#### [Extracted information]
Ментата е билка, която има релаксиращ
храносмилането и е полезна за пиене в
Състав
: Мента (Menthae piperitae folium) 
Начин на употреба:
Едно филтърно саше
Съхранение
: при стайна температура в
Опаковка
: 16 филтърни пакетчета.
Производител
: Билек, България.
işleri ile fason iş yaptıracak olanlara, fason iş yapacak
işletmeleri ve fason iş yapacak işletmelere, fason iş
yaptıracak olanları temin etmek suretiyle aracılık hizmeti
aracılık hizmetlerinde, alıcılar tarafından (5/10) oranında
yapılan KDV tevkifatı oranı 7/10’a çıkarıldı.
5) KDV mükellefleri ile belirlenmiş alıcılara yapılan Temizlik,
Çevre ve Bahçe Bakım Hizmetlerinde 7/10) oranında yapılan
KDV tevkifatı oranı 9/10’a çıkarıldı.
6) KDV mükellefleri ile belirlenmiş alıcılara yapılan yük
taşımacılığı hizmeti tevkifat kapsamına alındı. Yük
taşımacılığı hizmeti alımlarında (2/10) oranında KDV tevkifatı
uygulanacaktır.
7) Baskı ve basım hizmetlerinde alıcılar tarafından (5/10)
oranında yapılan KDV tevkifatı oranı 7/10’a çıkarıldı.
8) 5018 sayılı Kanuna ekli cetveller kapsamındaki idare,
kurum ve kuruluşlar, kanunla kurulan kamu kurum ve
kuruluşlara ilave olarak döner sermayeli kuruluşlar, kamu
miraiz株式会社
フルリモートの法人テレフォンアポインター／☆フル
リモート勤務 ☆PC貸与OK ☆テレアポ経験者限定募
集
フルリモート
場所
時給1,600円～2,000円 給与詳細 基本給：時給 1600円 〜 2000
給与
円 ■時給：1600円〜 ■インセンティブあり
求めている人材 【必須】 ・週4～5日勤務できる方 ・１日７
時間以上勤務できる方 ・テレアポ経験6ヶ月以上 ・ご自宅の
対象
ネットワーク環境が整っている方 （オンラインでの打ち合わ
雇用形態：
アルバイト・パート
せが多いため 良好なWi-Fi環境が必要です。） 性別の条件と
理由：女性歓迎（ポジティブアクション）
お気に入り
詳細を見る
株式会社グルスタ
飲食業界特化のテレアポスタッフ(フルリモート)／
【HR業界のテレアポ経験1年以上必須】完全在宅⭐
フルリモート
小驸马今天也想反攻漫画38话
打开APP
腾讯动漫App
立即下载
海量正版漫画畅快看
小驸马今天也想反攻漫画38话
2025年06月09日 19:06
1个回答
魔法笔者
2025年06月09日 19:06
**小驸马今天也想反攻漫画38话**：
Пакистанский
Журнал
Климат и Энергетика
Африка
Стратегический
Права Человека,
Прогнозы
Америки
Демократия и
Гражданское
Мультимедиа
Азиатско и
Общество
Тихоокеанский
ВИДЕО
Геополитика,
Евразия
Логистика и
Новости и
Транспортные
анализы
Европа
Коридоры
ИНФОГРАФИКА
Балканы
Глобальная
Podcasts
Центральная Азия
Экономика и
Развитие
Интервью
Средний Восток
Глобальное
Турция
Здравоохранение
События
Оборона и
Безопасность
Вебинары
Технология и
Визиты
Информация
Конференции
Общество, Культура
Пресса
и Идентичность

#### [Work order]
The answer is the full set of records above, repeated exactly.

#### [Exercise answer]
Ментата е билка, която има релаксиращ
храносмилането и е полезна за пиене в
Състав
: Мента (Menthae piperitae folium) 
Начин на употреба:
Едно филтърно саше
Съхранение
: при стайна температура в
Опаковка
: 16 филтърни пакетчета.
Производител
: Билек, България.
işleri ile fason iş yaptıracak olanlara, fason iş yapacak
işletmeleri ve fason iş yapacak işletmelere, fason iş
yaptıracak olanları temin etmek suretiyle aracılık hizmeti
aracılık hizmetlerinde, alıcılar tarafından (5/10) oranında
yapılan KDV tevkifatı oranı 7/10’a çıkarıldı.
5) KDV mükellefleri ile belirlenmiş alıcılara yapılan Temizlik,
Çevre ve Bahçe Bakım Hizmetlerinde 7/10) oranında yapılan
KDV tevkifatı oranı 9/10’a çıkarıldı.
6) KDV mükellefleri ile belirlenmiş alıcılara yapılan yük
taşımacılığı hizmeti tevkifat kapsamına alındı. Yük
taşımacılığı hizmeti alımlarında (2/10) oranında KDV tevkifatı
uygulanacaktır.
7) Baskı ve basım hizmetlerinde alıcılar tarafından (5/10)
oranında yapılan KDV tevkifatı oranı 7/10’a çıkarıldı.
8) 5018 sayılı Kanuna ekli cetveller kapsamındaki idare,
kurum ve kuruluşlar, kanunla kurulan kamu kurum ve
kuruluşlara ilave olarak döner sermayeli kuruluşlar, kamu
miraiz株式会社
フルリモートの法人テレフォンアポインター／☆フル
リモート勤務 ☆PC貸与OK ☆テレアポ経験者限定募
集
フルリモート
場所
時給1,600円～2,000円 給与詳細 基本給：時給 1600円 〜 2000
給与
円 ■時給：1600円〜 ■インセンティブあり
求めている人材 【必須】 ・週4～5日勤務できる方 ・１日７
時間以上勤務できる方 ・テレアポ経験6ヶ月以上 ・ご自宅の
対象
ネットワーク環境が整っている方 （オンラインでの打ち合わ
雇用形態：
アルバイト・パート
せが多いため 良好なWi-Fi環境が必要です。） 性別の条件と
理由：女性歓迎（ポジティブアクション）
お気に入り
詳細を見る
株式会社グルスタ
飲食業界特化のテレアポスタッフ(フルリモート)／
【HR業界のテレアポ経験1年以上必須】完全在宅⭐
フルリモート
小驸马今天也想反攻漫画38话
打开APP
腾讯动漫App
立即下载
海量正版漫画畅快看
小驸马今天也想反攻漫画38话
2025年06月09日 19:06
1个回答
魔法笔者
2025年06月09日 19:06
**小驸马今天也想反攻漫画38话**：
Пакистанский
Журнал
Климат и Энергетика
Африка
Стратегический
Права Человека,
Прогнозы
Америки
Демократия и
Гражданское
Мультимедиа
Азиатско и
Общество
Тихоокеанский
ВИДЕО
Геополитика,
Евразия
Логистика и
Новости и
Транспортные
анализы
Европа
Коридоры
ИНФОГРАФИКА
Балканы
Глобальная
Podcasts
Центральная Азия
Экономика и
Развитие
Интервью
Средний Восток
Глобальное
Турция
Здравоохранение
События
Оборона и
Безопасность
Вебинары
Технология и
Визиты
Информация
Конференции
Общество, Культура
Пресса
и Идентичность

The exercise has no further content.